It's finally died :thumb:


He is on the lookout for a similar vehicle, and as it is meant to be a tank he is only looking to spend ~£1500 on the next one. If anyone happens to know of an estate (oh god please let me find a touring beemer so I can get my hands on it before my dad does) it would be most appreciated if you could give me a heads up.

Thank you


----------



## chrislondon (Apr 25, 2011)

seen a few gardeners in volvo estates!


----------



## Edstrung (Apr 6, 2009)

As it goes I was trying to have a look at a V40 estate today, looked perfect for growing bushes in 

So far the winner from today's search is a A4 Avant 1.8 petrol. No service history, but every MoT and the only advisory I saw was for a near the legal limit tyre. Well under budget, but it's got 150k and a mahoosive ding on rear passenger side where they have turned left through a bollard. Purely cosmetic and the door seal is fine and open/close is fine.

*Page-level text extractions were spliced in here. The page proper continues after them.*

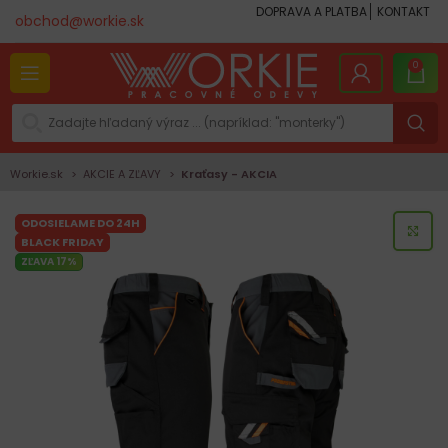
DOPRAVA A PLATBA
KONTAKT
obchod@workie.sk
0
Workie.sk
AKCIE A ZĽAVY
Kraťasy - AKCIA
ODOSIELAME DO 24H
KLI
BLACK FRIDAY
ZĽAVA 17%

It's harder than I thought trying to buy a car for someone else... Ah well, hopefully within a week I would have ensured that my car cannot and will not be used as my dad's backup allotment vehicle!!!!!


----------



## james_death (Aug 9, 2010)

I would look at the passat again or the Vulvas..:lol:
I always found the Astra estates a total hoon.:lol:


----------



## justina3 (Jan 11, 2008)

http://cgi.ebay.co.uk/BMW-318-SE-TOURING-ESTATE-/220786313234?pt=Automobiles_UK&hash=item3367e3c812

bought a few cars from this guy decent enough motors seen this there this week not to far away from you


----------



## james_death (Aug 9, 2010)

justina3 said:


> http://cgi.ebay.co.uk/BMW-318-SE-TOURING-ESTATE-/220786313234?pt=Automobiles_UK&hash=item3367e3c812
> 
> bought a few cars from this guy decent enough motors seen this there this week not to far away from you


That looks tidy and finished on the 17th @ £1550 is what he refers too.


----------



## justina3 (Jan 11, 2008)

i think he wants a few pounds more for it so might be relisted from memory he wants 1700 odd for it


----------



## Edstrung (Apr 6, 2009)

Bah thanks for that, but I missed it and it went cheap too, not near the £1700 asking 

Will keep an eye on what he has available, thanks for the link!


----------



## justina3 (Jan 11, 2008)

give him a ring a lot of people just hit the bid button and he never hears from them again


----------



## Edstrung (Apr 6, 2009)

That guy up in Neath was sound, but nothing for us at the time. Looking at an A4 Avant tomoro evening (in black, my choice for a challenge ) and hoping that it will be good for the old man


----------